RHS Chelsea Flower Show garden to celebrate Welwyn Garden City centenary
PUBLISHED: 07:00 28 July 2018
Welwyn Garden City centenary project volunteers are hoping for Chelsea Flower Show glory with their prestigious £600,000 project.
As a way of marking the town’s centenary in 2020, the WGC Centenary Foundation (WGCCF) is set to enter a garden at the world famous RHS Chelsea Flower Show during the anniversary year.
The plan is then to return the garden to the town, where it can continue to be enjoyed.
The WGCCF Chelsea 2020 Project Team have been working hard behind the scenes to organise the entry and Heather Appleton of Appleton & Co Design has been chosen to design the ‘Centenary Garden’.
Appleton & Co was chosen from a shortlist of four design teams, selected from over 80 competition entries.
Heather, who has won multiple gold medals at RHS shows and is based in North Yorkshire, said: “Opportunities to design and deliver a Main Avenue show garden for the RHS Chelsea Flower Show are very rare and the WGCCF should be applauded from the rooftops for their time and energy in organising the centenary competition.
“The centenary of WGC and the story of Sir Ebenezer Howard and his indefatigable passion for garden cities struck a chord with us. “Although research turned many of our preconceived ideas completely on their head, there were also a few surprises which we hope we’ve managed to encapsulate in the garden design.”
WGCCF Chelsea 2020 Project leader Caroline Baynes told the Welwyn Hatfield Times; “Heather thought about what could enhance the town.
“I hope the community will get behind the Centenary Garden and all the centenary initiatives.
“The success of the centenary will be that the community love the garden.”
Trina Golland, who is also part of the team, added: “The designers who entered our competition were blown away by how lovely the town is.
“We want to relocate the garden to WGC so everyone can enjoy it and it can become a legacy.
“But we have to keep the design a secret until the autumn before the flower show.
“It’s a terribly exciting project to be involved with.
“There’s lots to do and it’s not just about making plans for Chelsea, it’s also about making plans for its relocation as well.”
Other volunteer members of the Chelsea 2020 team are Fiona Robinson, Jan North, Ann Aldridge, Caroline Roberts and Angela Eserin.
David Green, chairman of the judging panel to find a garden designer, said: “All the entries in the final judging phase were of a very high standard.
“Ultimately, we settled on a scheme which will catch the eye at RHS Chelsea Flower Show in 2020 and then successfully make the transfer to its new home in WGC.
“Warmest congratulations to Appleton & Co Design for an imaginative plan which will take root in its final location”.
The competition, which launched in January 2017, was organised in conjunction with the Society of Garden Designers (SGD) and was open to both members and non-members of the Society.

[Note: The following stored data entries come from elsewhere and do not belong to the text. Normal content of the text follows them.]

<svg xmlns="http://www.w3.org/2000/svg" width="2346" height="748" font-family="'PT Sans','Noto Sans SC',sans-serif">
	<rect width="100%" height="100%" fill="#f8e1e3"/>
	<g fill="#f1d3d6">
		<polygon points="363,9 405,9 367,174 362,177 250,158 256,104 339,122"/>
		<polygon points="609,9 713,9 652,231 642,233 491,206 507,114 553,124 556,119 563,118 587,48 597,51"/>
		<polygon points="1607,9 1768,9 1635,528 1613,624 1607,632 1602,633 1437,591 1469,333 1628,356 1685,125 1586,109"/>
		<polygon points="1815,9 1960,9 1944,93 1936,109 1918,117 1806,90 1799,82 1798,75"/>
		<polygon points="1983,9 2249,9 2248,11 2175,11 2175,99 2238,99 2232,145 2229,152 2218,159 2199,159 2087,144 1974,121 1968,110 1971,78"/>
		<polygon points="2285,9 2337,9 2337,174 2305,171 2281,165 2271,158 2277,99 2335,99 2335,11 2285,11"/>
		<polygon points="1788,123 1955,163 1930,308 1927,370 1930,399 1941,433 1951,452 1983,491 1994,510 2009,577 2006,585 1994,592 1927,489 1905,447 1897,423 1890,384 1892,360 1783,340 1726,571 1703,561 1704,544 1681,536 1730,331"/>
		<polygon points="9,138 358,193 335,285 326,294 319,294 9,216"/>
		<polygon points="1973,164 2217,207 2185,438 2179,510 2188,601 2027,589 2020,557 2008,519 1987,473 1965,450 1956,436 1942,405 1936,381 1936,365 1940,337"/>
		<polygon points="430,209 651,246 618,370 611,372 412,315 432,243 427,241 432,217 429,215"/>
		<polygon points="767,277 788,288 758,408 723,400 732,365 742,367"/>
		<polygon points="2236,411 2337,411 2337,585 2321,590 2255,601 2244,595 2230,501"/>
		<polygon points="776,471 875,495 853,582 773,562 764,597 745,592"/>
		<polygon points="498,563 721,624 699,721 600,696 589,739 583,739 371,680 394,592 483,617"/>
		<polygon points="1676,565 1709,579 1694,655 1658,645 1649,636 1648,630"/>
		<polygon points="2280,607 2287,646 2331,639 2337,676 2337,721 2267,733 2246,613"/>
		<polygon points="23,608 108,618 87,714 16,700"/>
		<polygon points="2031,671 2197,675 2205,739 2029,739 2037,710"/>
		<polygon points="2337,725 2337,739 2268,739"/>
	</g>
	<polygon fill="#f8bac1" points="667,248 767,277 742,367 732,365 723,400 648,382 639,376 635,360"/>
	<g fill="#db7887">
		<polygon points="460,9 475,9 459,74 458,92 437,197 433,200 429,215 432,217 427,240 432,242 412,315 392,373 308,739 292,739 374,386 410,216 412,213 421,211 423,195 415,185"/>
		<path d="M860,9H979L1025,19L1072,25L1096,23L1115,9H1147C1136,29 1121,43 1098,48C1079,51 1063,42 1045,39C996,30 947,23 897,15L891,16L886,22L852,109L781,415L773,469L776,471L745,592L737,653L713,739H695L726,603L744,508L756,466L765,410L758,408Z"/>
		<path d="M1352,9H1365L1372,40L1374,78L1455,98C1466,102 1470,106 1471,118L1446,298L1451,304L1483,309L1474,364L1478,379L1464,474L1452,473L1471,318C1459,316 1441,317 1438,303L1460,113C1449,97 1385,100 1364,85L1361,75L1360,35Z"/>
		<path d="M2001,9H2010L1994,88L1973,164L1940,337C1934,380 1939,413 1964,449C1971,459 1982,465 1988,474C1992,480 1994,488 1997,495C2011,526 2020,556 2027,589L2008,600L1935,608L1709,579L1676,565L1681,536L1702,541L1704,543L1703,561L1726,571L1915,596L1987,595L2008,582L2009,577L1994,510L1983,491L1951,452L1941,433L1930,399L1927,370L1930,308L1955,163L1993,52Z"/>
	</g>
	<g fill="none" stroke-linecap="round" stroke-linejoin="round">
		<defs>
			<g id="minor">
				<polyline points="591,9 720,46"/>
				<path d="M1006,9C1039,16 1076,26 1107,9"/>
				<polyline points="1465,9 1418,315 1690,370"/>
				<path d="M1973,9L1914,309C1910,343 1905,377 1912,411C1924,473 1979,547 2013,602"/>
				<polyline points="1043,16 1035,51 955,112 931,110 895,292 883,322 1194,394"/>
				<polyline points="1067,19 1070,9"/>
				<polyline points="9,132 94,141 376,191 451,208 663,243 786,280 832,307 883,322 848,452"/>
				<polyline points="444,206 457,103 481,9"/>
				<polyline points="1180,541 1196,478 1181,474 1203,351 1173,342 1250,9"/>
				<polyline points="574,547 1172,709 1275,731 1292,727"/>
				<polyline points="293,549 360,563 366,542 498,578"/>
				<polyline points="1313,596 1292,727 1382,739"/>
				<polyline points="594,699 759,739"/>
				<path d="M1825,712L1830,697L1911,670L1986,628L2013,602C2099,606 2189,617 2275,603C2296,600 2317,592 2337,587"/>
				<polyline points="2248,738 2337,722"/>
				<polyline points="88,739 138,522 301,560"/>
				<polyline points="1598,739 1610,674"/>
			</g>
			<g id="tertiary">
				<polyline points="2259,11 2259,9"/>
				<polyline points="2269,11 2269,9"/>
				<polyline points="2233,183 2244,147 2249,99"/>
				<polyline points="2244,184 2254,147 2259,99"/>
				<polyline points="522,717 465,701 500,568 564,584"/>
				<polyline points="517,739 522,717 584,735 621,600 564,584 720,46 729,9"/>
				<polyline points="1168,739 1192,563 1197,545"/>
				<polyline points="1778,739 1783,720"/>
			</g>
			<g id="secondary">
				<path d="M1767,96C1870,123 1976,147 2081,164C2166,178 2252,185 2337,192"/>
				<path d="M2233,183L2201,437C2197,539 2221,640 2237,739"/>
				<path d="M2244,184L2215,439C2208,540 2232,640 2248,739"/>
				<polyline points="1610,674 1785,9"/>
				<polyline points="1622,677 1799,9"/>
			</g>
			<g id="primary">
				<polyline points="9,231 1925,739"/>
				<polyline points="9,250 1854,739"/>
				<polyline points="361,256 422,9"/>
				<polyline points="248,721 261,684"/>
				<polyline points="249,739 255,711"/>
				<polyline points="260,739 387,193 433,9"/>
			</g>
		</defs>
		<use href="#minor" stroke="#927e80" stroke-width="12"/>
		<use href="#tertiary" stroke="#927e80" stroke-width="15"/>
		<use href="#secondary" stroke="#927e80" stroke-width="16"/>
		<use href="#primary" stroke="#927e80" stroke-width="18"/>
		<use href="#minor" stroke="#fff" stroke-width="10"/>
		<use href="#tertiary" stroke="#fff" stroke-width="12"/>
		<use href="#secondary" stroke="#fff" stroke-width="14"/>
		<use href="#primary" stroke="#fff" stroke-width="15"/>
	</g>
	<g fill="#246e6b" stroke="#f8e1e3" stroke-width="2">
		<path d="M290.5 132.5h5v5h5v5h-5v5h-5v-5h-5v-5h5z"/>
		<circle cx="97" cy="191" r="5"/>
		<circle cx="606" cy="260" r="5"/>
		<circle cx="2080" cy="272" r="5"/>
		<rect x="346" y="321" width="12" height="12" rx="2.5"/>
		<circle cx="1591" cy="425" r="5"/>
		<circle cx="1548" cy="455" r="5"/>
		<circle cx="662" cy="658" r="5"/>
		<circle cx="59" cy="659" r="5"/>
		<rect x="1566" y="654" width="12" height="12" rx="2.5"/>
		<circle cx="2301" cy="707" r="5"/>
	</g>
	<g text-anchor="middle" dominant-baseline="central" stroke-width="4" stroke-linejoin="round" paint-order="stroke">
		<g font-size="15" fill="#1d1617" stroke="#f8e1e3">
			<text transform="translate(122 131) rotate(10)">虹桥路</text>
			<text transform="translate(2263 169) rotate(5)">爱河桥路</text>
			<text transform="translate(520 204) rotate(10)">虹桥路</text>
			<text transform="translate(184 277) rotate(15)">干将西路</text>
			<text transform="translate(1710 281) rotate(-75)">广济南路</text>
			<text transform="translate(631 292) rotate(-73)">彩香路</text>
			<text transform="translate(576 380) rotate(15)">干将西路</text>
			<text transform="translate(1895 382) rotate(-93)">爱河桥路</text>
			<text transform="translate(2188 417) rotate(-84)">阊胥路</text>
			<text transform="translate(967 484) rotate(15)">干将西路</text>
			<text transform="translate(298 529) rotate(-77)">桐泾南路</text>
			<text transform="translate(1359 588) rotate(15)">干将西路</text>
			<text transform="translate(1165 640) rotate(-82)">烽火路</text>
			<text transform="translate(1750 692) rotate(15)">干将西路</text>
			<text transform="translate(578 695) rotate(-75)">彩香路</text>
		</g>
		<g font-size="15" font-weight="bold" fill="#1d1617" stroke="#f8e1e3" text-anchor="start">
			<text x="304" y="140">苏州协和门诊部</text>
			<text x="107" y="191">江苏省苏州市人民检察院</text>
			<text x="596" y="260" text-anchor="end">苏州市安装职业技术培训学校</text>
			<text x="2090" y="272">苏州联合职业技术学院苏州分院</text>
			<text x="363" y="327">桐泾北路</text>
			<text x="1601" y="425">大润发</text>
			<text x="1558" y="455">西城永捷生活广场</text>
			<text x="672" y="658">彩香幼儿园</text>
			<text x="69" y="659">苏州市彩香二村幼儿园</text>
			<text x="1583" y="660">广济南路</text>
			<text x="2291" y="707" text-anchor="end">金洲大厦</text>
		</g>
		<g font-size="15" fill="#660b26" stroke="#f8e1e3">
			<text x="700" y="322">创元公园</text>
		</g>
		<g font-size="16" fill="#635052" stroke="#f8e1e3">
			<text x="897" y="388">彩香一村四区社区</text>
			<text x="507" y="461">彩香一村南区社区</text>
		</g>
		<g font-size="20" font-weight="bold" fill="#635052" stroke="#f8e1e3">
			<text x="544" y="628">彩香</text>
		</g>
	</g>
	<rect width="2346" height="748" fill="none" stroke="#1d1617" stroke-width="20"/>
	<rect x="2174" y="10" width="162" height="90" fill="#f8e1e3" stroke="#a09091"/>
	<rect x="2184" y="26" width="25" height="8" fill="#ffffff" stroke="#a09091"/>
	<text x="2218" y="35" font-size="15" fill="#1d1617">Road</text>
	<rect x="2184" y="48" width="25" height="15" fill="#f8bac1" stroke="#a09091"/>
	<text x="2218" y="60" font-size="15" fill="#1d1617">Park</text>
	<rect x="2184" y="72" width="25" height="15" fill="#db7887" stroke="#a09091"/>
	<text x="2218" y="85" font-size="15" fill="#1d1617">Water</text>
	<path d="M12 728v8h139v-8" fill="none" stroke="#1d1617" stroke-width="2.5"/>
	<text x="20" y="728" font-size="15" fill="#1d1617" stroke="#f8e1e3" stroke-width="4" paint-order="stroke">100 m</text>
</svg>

Sarah Morgan. chairman of the SGD, said: “This was a fantastic initiative between the SGD and WGCCF providing an opportunity to celebrate the inextricably linked disciplines of landscape design and forward thinking town development.
“I look forward to seeing the garden built at RHS Chelsea in 2020.”
The eight strong judging panel included Hilary Thomas, former Head of School of Garden Design at Capel Manor College, Andrew Wilson FSGD of the London College of Garden Design and garden designer, horticulturist and past SGD chairman Philippa O’Brien MSGD.
The panel, which also included two local residents to represent the community, was chaired by David Green CB QC, Master of The Worshipful Company of Gardeners.
The final judging day was held at Hatfield House, home of Lady Salisbury, who is patron of the WGC RHS Chelsea 2020 project.
Lady Salisbury said: “It is very exciting that the WGC Centenary Garden competition attracted the interest of so many talented garden designers.
“Not only well-established professionals, but also gifted young designers.
“I am delighted that the winning design will be brought back to the town where it will be enjoyed by all and the prevailing spirit of Ebenezer Howard’s vision of ‘the marriage of town and country’ will live on.”